Colder weather is an invitation to turn the oven on and start baking.
Here are just a few recent cookbooks on cakes, cookies and pies.
□ Cake Keeper Cakes (Taunton Press, $17.95) offers 100 recipes for honest-to-goodness everyday cakes, the kind meant to be kept on the counter under a plain glass dome. Author Lauren Chattman's recipes for cinnamon pudding cake and almond brown butter cake conjure winter days and warm milk. Pear cake with sea-salt caramel sauce appears dinner-party worthy without being fussy.
Fig and cornmeal with pine nuts or chocolate chipotle is a rich buttermilk loaf with a subtle, smoky kick, and it strikes just the right balance between comfort and sophistication. Make no mistake: These are not quick cakes. But they are simply simple cakes -- no frosting, no flower cut-outs, no intimidation.
□ Birthday Cakes for Kids (Ryland, Peters & Small, $19.95) is a good place to go for over-the-top creations sure to please any 6-year-old. Recipes go from relatively simple "ice cream" cupcakes served in cones, to bunnies, dinosaurs, tractors, train sets and carousels. Yet author Annie Rigg has made it seem simple.
Basic recipes for yellow cake and buttercream serve as the base for many recipes, and the book also offers step-by-step-instructions and diagrams for cutting patterns, piping decorations and using food coloring. The "fantastic chocolate cake," a three-tiered chocolate buttermilk extravaganza stacked like a wedding cake and frosted with rich buttercream, lives up to its name.

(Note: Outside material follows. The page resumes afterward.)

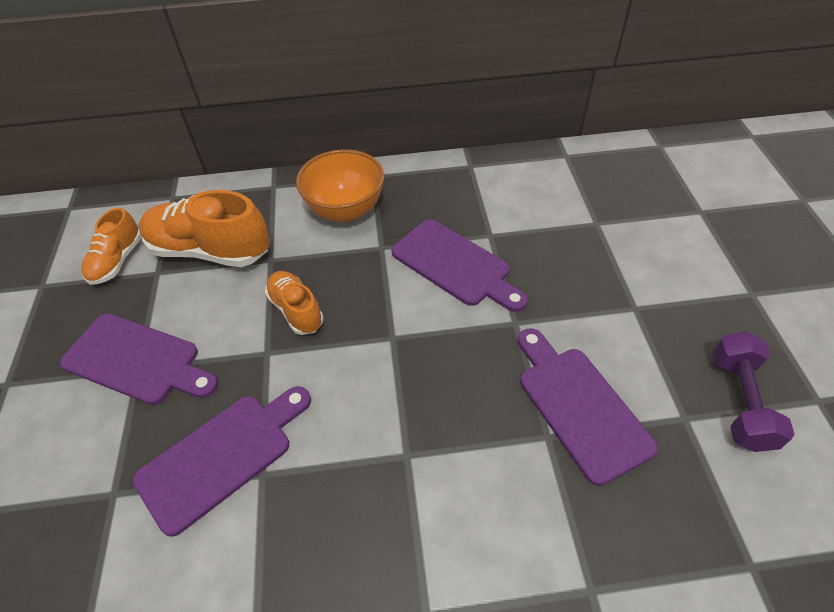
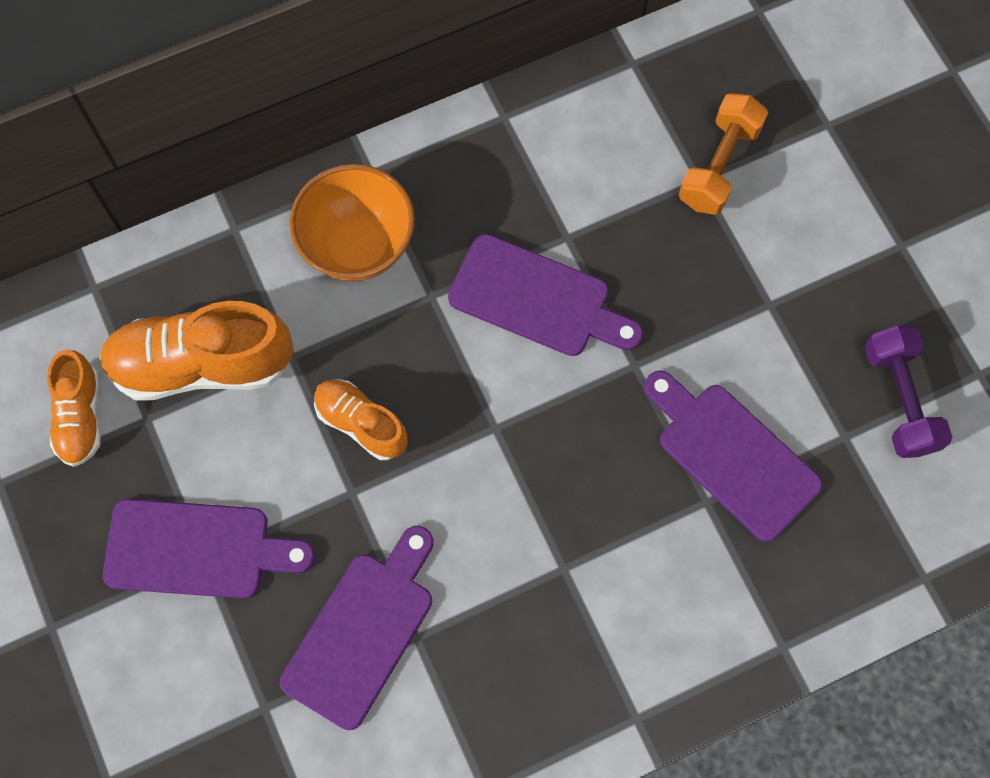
camera: 20 degrees left, 20 degrees up
(613, 218) = (719, 165): none -> orange dumbbell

□ The Ultimate Shortcut Cookie Book (Sourcebooks, $24.99) targets would-be bakers who don't have a lot of time. Author Camilla V. Saintsbury takes a simiilar approach as Anne Byrn in her best-selling Cake Mix Doctor books, doctoring refrigerated dough and cake mixes with butter, chocolate chips, oatmeal, fruit and other "from-scratch" ingredients.
The 745 recipes for drop cookies, fancy cookies, bars, brownies and frostings presented in easy-to-read broad type are appealing and well-suited for kids to help.
Almond joyfuls boost prepared sugar cookie dough with coconut, almonds and chocolate chips. More exotic treats such as blackberry sage thumbprints and spicy chocolate-filled Aztec cookies aim beyond the chewy, gooey kid-friendly cookies at a more adult palate.